Document segment section start
The power of yoga is awareness

Yoga pose

Life has been good the last few months. Although I still have all of my usual challenges (plus a few sometimes), I continue to feel better and better about my life, about  myself, and about the way things are going. I have more energy. I feel stronger (emotionally and mentally). Opportunities keep appearing and things keep falling into place at just the right time.

As much as I am enjoying this shift, I keep noticing myself anxiously trying to pinpoint the reason behind this change. After all, if I know what is causing this improvement now, I’ll know how to hang onto it and/or repeat it in the future.

But it hasn’t been all that easy to locate the magical key to this shift I’m experiencing. For one thing, there are so many small changes I’ve made to my self-talk, my habits, my attitude, and my self care. Any or all of these things could be the cause of this shift. It’s been a positive cycle for me where each small shift makes room for another shift which makes room for yet another shift in an ever-increasing spiral of growth.
Document segment section end
Action item:
In the text on yoga and awareness, list every area in which the writer says small changes have been made.
Dataset records section start
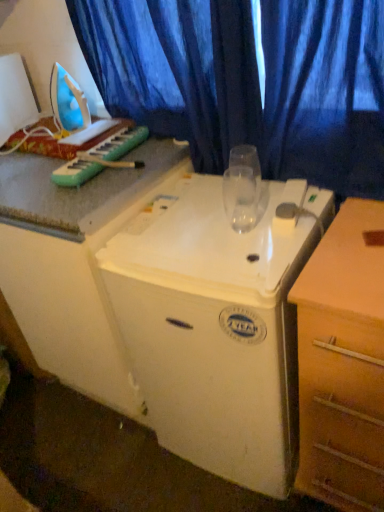
Where is `free space that is to the left of transparent glass at center`? The height and width of the screenshot is (512, 384). free space that is to the left of transparent glass at center is located at coordinates (183, 234).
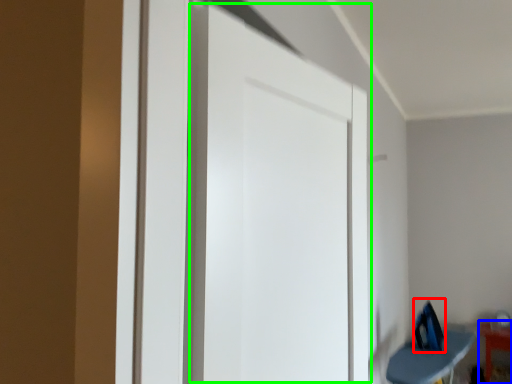
Question: Considering the real-world distances, which object is closest to swivel chair (highlighted by a red box)? furniture (highlighted by a blue box) or door (highlighted by a green box).

Choices:
 (A) furniture
 (B) door

Answer: (A)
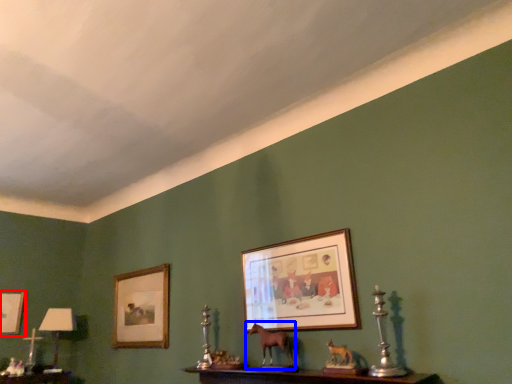
Question: Which object appears farthest to the camera in this image, picture frame (highlighted by a red box) or animal (highlighted by a blue box)?

Choices:
 (A) picture frame
 (B) animal

Answer: (A)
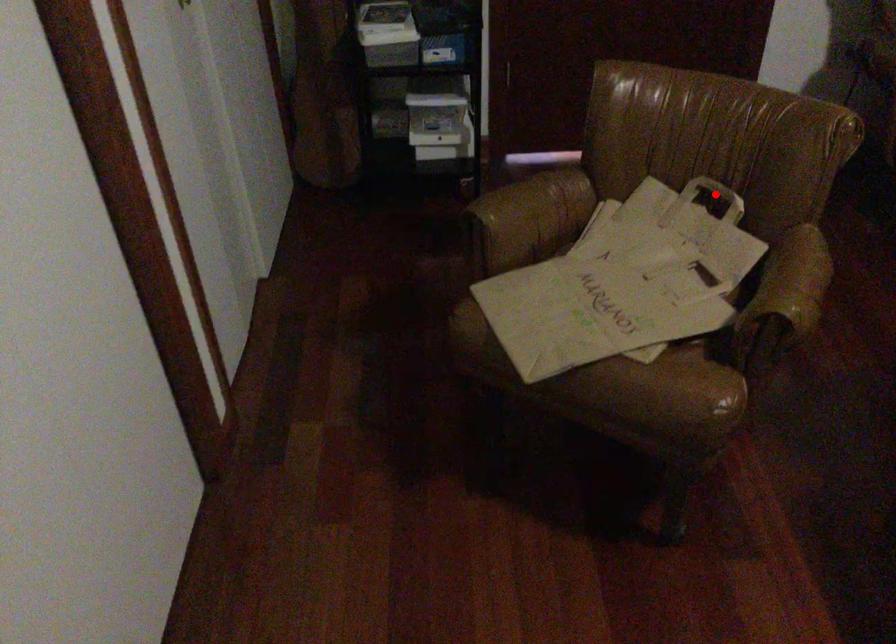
Dataset records section end
Task response:
Self-talk, habits, attitude, and self care.